Tuesday, October 06, 2009

Child, please! Agency compensation and the suspension of disbelief


Any explanation is better than none. - Nietzsche

The 4A's (Amer Assoc of Ad Agencies) have a salary survey out ($350 for members) that, according to Advertising Age, shows top creative 'talent' billing out at $978 per hour [here] with lesser talent averaging $400 and up. I put the word 'talent' in parentheses because it takes quite a bit of talent to convince someone to pay you $978 per hour...for anything.

If you were working 2000 hours per year, that would value your labor at $1.95 million. Of course, it would also mean that 4A's members only have to work for 21 minutes at that rate to pay for a copy of the 4A's confirming survey.


But what is it that makes America's top creative talent worth that much? In the spirit of Nietsche, here's an explanation:

These talented men and women are creating campaigns that, as a directly measurable result of their efforts, sell at least $1.95 million worth of something.

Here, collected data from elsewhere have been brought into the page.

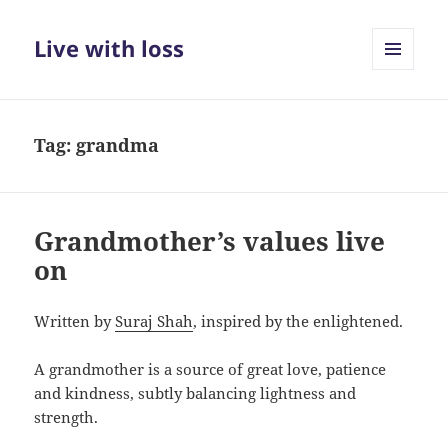
Live with loss
MENU
AND
WIDGETS
Tag:
grandma
Grandmother’s values live
on
Written by
Suraj Shah
, inspired by the enlightened.
A grandmother is a source of great love, patience
and kindness, subtly balancing lightness and
strength.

How else to explain these rates? Some people might use terms like 'great' or 'impactful' to describe the work product that warrants this type of agency compensation. Others might throw in 'award-winning' to modify the noun 'work'. But those are not business terms.

One other explanation does come to mind, but that would require something less noble. Maybe these rates aren't justifiable? Maybe they don't actually exist at all except in a world where reality is suspended in favor of imagination? Maybe they are reported, like capitalized billings once were, as a way of creating the impression of importance...of shoring up an industry pricing structure under duress.

Whatever the explanation for the incredi-rates being reported in the 4A's study, the buyers of creative talent can always ask for a measurable explanation of the return on the investment.

There are quite a few highly competent creative talents and agencies who are compensated at a fraction of the 4A's-reported levels...here's a few ways to recognize them:

  1. they embrace discussions about campaign measurement + can show you how they've worked with their clients to create measurement at every level of campaign (not just using awareness studies!).
  2. they are able to work with value-based or milestone-driven, fixed fee billing approaches that minimize the financial risk inherent to the client in spending on any campaign.
  3. they can define 'the work' with specificity around deliverables, costs + support for business objectives.
  4. they use the word 'strategy' in the proper context of accomplishing objectives rather than as a separate creative exercise and thus expect client involvement in the creative process.
HT to Chad Ochocinco for inspiring the headline...and for delivering measurable results in the Dog Pound!